## WHAT IS EXPECTED
Copy out everything in the entries below, from the line containing "At TI, list" down to the line containing "Does the chart contain any negative values?", with both of those lines included. Leave the pictures out.

## MATERIAL SHOWN
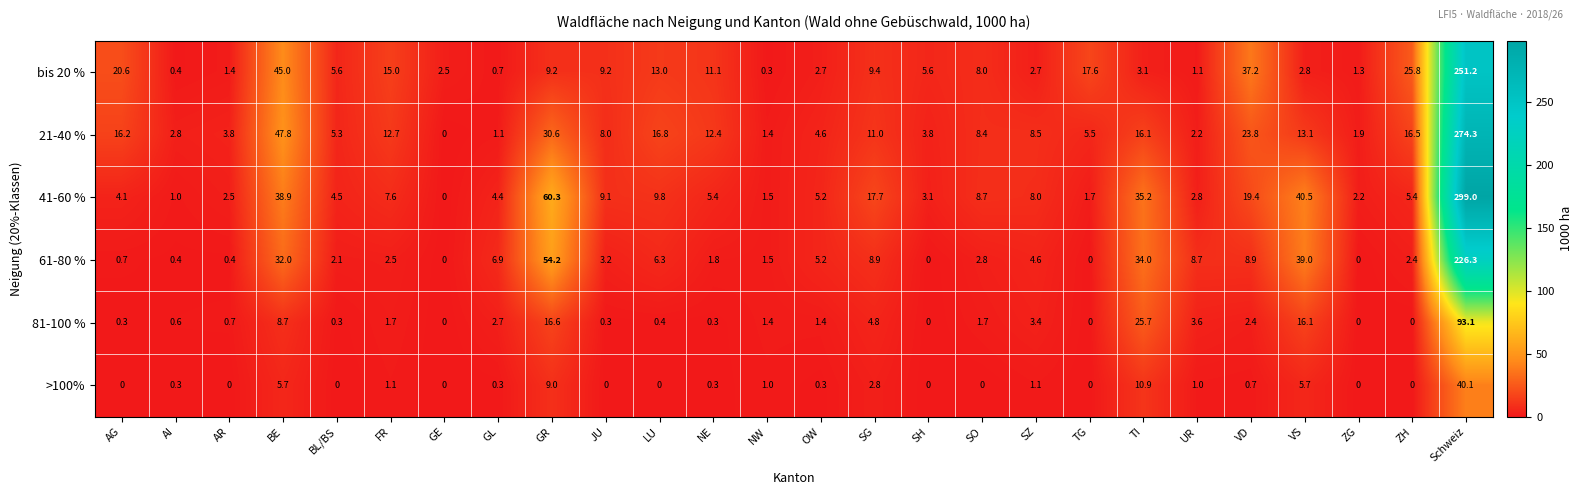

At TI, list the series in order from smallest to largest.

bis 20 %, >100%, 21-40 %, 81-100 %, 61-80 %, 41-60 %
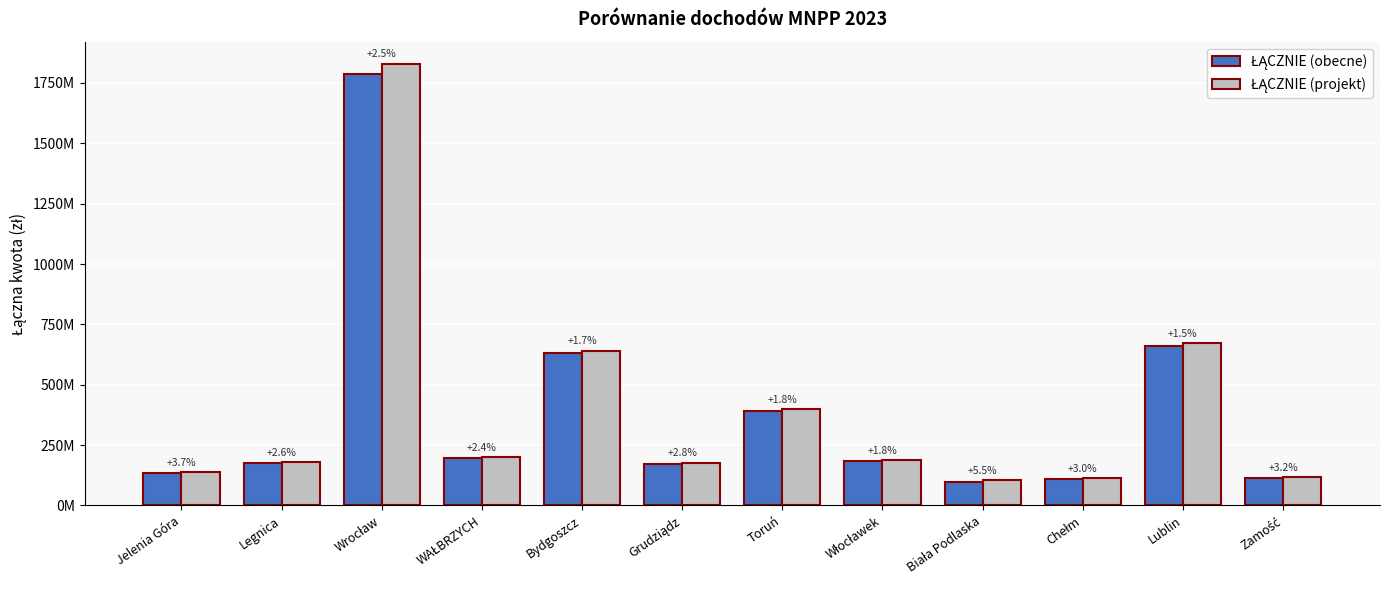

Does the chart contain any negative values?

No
...
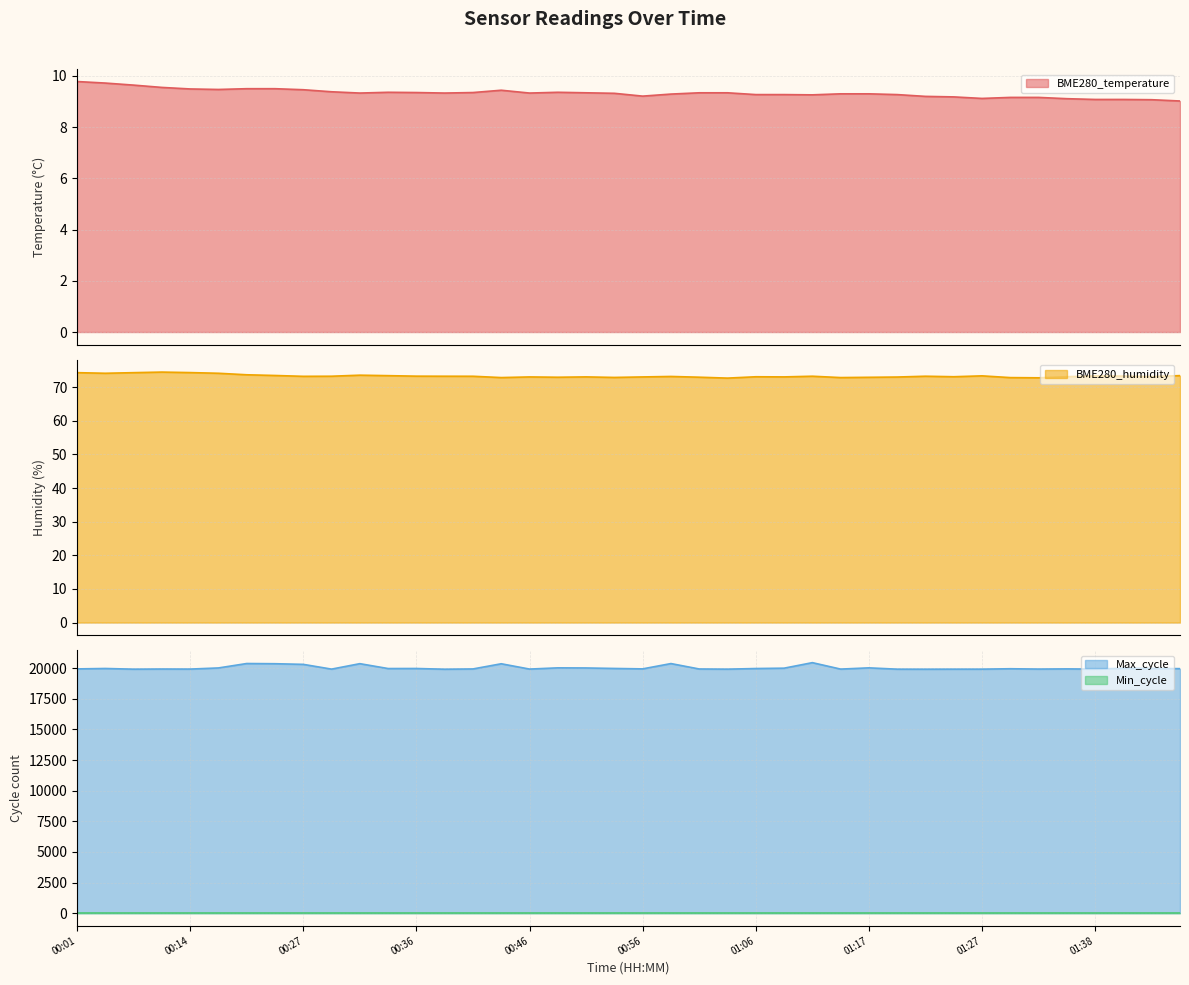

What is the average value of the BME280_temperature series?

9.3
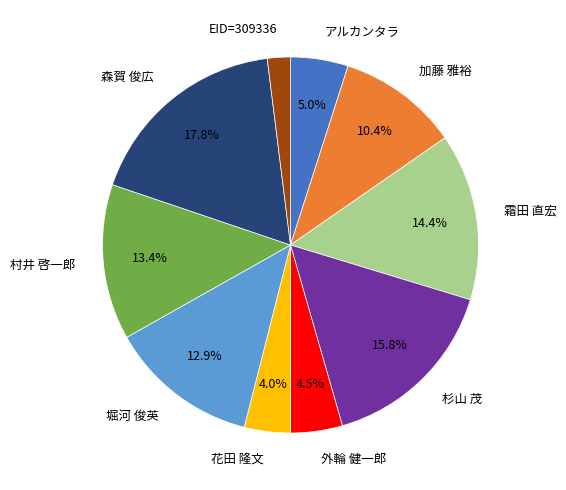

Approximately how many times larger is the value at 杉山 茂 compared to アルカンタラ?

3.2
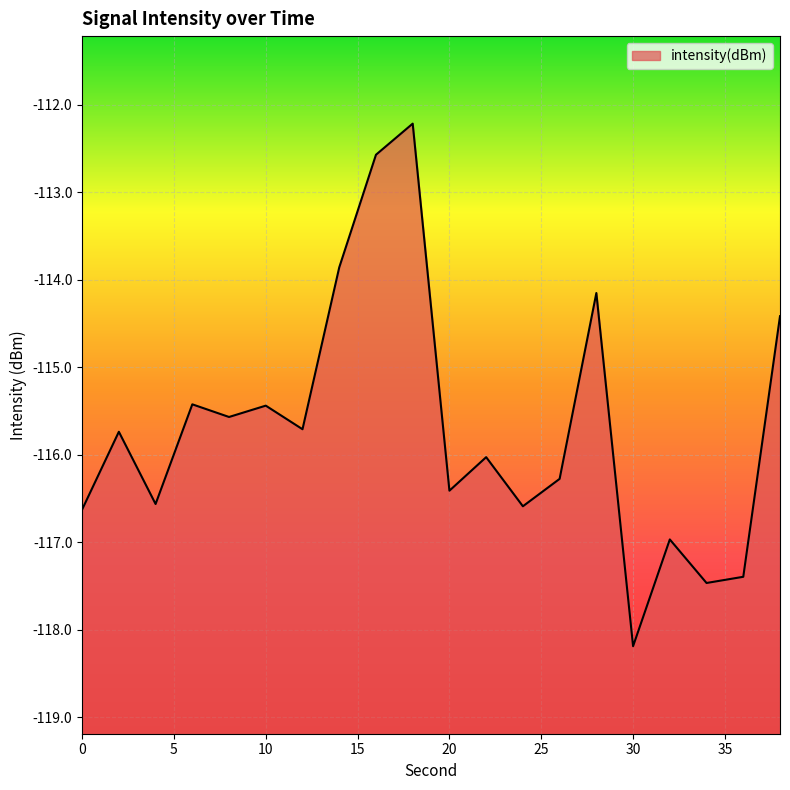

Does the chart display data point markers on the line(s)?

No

## EXERCISE RESPONSE
At TI, list the series in order from smallest to largest.

bis 20 %, >100%, 21-40 %, 81-100 %, 61-80 %, 41-60 %

Does the chart contain any negative values?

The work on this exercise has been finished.